Dramaturge et réalisateur grec, Yórgos Lánthimos, né à Athènes le 27 mai 1973, commence par étudier les fondamentaux de la réalisation à l'Ecole de cinéma de Stavrakos. Son diplôme en poche, il collabore avec une compagnie de danse grecque pour laquelle il réalise  une série de vidéos, puis il se lance dans la réalisation de publicités, de courts métrages et de clips. 2005 est pour lui une année charnière : il quitte le monde de la pub pour entrer dans celui du cinéma.

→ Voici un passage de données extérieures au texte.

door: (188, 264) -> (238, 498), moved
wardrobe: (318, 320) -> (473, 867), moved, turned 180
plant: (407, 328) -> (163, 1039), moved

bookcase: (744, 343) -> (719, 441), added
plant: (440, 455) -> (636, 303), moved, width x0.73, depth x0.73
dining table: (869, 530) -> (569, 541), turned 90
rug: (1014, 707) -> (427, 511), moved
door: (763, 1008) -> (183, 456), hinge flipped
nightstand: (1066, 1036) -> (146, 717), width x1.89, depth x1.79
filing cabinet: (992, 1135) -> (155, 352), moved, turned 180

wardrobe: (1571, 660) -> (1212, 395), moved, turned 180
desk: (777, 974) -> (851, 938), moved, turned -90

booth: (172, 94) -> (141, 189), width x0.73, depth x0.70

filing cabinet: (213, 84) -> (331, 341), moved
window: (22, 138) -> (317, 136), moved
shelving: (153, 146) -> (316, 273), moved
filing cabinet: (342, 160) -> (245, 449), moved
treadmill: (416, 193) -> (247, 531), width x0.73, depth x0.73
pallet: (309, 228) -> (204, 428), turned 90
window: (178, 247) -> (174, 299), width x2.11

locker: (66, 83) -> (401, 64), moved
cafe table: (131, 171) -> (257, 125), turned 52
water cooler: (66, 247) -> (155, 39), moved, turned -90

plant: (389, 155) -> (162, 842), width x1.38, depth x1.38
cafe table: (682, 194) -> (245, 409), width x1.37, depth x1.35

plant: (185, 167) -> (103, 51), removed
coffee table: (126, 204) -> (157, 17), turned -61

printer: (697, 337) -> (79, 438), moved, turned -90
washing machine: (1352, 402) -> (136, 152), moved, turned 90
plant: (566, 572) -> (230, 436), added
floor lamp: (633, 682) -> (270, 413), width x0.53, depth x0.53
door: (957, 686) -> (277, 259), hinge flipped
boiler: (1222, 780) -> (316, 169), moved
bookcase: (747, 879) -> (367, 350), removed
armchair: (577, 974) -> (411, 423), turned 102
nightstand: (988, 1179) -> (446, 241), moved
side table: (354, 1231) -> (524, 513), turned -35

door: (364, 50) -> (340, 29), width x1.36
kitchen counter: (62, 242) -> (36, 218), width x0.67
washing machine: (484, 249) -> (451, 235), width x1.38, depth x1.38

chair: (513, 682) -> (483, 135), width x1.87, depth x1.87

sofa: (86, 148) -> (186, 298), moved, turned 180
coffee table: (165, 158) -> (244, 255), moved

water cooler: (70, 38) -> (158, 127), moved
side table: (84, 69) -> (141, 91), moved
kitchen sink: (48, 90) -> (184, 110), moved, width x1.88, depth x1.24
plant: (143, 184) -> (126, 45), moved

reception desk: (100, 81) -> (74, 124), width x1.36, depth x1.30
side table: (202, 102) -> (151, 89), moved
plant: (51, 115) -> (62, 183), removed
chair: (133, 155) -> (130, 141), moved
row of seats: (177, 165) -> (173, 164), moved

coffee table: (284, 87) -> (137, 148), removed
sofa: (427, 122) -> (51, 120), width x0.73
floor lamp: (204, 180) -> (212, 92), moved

Son premier long métrage, Kinetta reçoit un succès critique si encourageant qu’ il enchaîne le deuxième. C'est Canine, un huis clos sur une famille-société en Grèce qui remporte le prix Un Certain Regard à Cannes. Suivront, en 2011, Alps, qui rafle le prix du meilleur film au Festival de Sydney ; en 2015, Le Lobster (son premier film tourné en langue anglaise), qui obtient le prix du Jury à Cannes ; puis en 2017, Mise à mort du Cerf Sacré, qui repart de Cannes avec, cette fois, le prix du meilleur scénario.

Désormais sollicité par les stars hollywoodiennes, le cinéaste grec s’installe à Londres. Dès 2018, il sort son sixième  long métrage, La Favorite. Avec en tête de casting Olivia Colman et Emma Stone (déjà), cette comédie historique sera auréolée de deux  nominations aux Oscars, et remportera le Grand Prix du Jury à la Mostra de Venise. Pauvres créatures est le septième opus de ce cinéaste devenu, en quelques années, l’un des plus prometteurs de sa génération.